Annabelle Krumins is barely 10 years old and already knows her way around the kitchen.
“My favorite thing is to make brownies,” she said.
Her mom, Tiffany Krumins, supports the hobby, but her time is limited, so she buys special baking kits for Annabelle.
“They come with everything you need in it, minus the eggs. And she is able to just take and go step 1 through step 10 and complete the whole project,” Tiffany Krummins said.
Kits are just one of many options hitting the market for kids who cook, according to Sally Sampson, the founder of ChopChop family.
“Magazines, there are videos, there are apps, cooking kids' TV shows. It's kind of endless,” Sampson said.
There are even summer camps that feature kid foodies, all intended to grow culinary curiosity in kids.
The ChopChop group even has an online cooking club complete with a mobile app that walks kids through recipes. Sampson said it’s easy for parents to use cooking to teach other essential life skills.
“So, by cooking, you can learn math. You can learn about fractions. You can learn about multiplication. You can learn about science, so there's fermentation there. You can learn about different cultures. You can learn about money by shopping, and seeing what's less, what's more,” Sampson said.
Tiffany Krumins said her lessons go even deeper.
“I'm trying to teach her independence," she said.
Janie Nelson, 14, is so comfortable cooking, she now is a Kid Ambassador for ChopChop and expands on recipes of her own.

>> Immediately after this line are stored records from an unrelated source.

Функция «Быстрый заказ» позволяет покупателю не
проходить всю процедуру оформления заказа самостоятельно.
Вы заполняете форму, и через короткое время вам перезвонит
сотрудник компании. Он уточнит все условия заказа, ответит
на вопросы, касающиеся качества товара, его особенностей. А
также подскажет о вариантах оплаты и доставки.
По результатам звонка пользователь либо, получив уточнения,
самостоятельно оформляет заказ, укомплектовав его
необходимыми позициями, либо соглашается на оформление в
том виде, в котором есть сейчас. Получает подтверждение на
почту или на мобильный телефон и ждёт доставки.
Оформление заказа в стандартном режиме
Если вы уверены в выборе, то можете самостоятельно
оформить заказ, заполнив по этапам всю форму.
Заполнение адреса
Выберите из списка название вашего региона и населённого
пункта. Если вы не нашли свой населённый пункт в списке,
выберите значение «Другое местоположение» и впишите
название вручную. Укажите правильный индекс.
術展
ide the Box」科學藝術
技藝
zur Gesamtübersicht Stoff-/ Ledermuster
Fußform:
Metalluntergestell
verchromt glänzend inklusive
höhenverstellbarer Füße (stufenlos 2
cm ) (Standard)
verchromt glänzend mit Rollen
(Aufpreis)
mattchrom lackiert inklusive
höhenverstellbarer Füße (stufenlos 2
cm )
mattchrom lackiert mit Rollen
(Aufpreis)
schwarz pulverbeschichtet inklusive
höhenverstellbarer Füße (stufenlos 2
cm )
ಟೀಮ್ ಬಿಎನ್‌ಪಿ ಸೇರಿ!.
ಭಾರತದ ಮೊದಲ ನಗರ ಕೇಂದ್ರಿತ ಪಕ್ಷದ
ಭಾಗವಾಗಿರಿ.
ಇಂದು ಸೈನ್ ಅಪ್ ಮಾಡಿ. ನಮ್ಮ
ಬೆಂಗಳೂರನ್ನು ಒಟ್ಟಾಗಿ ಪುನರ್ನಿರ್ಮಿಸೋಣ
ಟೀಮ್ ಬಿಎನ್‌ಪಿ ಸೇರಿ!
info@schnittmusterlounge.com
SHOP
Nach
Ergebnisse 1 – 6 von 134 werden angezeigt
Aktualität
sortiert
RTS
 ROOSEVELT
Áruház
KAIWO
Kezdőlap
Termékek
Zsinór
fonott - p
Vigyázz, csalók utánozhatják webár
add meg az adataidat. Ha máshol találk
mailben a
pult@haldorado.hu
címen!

“I love experimenting and adding in all the different ingredients and tasting it every once in a while to see what flavors I liked, then what flavors I might take out the next time,” Janie said.
The bottom line: More and more children are falling in love with cooking, and there’s a surge in services to satisfy their cravings.
Annabelle said she’ll keep cooking as long as her family savors her creations.
“I feel like I get appreciated and they enjoy it," she said.